**WHAT YOU SHOULD DO:**
Tally the lines in the rows below that contain the string "Halloween". Case counts. Reply with the number only.

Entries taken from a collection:
=======
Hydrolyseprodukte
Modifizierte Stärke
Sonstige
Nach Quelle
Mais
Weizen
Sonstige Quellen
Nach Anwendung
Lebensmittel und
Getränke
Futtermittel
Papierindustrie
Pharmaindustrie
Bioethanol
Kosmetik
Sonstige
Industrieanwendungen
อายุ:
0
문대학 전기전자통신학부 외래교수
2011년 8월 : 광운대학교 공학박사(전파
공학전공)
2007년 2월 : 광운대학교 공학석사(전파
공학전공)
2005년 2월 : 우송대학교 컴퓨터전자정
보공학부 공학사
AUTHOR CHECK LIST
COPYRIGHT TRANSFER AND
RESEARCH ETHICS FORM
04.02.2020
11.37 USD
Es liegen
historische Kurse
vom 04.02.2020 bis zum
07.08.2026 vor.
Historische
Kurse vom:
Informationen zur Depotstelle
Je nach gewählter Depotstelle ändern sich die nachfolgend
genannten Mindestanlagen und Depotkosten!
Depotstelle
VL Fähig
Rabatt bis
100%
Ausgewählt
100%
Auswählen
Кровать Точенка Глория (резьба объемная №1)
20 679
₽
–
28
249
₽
=======
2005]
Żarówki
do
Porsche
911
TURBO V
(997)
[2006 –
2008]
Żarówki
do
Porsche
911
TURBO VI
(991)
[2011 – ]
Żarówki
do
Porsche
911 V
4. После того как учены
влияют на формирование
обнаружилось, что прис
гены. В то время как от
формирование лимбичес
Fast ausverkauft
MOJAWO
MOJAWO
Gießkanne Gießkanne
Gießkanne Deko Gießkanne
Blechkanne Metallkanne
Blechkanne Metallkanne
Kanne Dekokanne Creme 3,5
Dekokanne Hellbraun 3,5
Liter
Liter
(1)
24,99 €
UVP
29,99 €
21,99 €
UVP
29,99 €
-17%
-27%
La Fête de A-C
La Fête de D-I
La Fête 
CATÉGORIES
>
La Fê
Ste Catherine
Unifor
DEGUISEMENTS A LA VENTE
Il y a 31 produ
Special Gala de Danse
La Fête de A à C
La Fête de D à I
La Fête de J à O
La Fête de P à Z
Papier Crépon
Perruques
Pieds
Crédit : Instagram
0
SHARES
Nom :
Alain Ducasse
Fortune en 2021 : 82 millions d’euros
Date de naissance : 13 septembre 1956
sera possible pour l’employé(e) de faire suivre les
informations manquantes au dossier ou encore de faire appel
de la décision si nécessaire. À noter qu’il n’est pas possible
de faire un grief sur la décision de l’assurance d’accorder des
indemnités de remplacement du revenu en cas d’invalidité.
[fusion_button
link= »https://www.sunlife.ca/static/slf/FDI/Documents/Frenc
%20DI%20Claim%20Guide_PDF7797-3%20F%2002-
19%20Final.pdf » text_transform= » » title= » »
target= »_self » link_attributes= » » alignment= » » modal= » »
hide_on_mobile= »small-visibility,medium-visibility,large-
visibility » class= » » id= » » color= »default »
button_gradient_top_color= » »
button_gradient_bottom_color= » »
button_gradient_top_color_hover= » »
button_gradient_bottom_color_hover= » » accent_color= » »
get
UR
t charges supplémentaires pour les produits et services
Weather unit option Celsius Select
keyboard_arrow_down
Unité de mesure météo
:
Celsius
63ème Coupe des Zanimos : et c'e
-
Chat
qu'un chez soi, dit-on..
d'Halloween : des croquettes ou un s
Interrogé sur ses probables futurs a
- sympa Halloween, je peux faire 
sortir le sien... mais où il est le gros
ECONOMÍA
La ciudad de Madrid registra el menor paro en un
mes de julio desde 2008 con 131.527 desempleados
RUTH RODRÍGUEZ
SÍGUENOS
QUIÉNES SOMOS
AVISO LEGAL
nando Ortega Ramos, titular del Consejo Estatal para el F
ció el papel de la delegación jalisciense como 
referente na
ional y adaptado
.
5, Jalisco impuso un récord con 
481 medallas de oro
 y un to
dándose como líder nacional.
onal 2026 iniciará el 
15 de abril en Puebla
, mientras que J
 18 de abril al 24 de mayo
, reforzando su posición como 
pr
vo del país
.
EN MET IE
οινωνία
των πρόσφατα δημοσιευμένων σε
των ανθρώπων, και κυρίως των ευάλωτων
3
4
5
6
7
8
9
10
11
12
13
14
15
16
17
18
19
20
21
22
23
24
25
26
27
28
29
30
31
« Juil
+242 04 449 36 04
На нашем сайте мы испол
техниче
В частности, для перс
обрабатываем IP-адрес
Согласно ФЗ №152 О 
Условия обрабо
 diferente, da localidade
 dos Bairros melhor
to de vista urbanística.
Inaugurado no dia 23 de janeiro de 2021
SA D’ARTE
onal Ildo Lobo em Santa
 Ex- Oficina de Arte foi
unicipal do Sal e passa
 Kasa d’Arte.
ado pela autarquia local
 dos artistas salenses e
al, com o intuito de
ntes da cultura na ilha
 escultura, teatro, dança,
=======
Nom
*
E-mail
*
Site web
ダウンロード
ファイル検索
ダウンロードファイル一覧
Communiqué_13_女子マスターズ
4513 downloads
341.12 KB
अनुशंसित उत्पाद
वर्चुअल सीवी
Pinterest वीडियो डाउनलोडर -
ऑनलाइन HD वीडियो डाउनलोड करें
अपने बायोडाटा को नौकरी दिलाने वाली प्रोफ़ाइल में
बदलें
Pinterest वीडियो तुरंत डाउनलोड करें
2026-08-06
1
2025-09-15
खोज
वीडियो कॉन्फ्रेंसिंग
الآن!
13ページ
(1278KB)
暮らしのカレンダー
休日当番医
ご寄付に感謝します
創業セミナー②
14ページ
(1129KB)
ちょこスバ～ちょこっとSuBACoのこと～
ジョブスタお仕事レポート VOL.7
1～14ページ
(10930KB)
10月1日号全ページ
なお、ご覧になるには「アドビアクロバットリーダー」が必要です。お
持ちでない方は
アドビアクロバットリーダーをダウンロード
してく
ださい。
=======
**SOLVED PROBLEM:**
2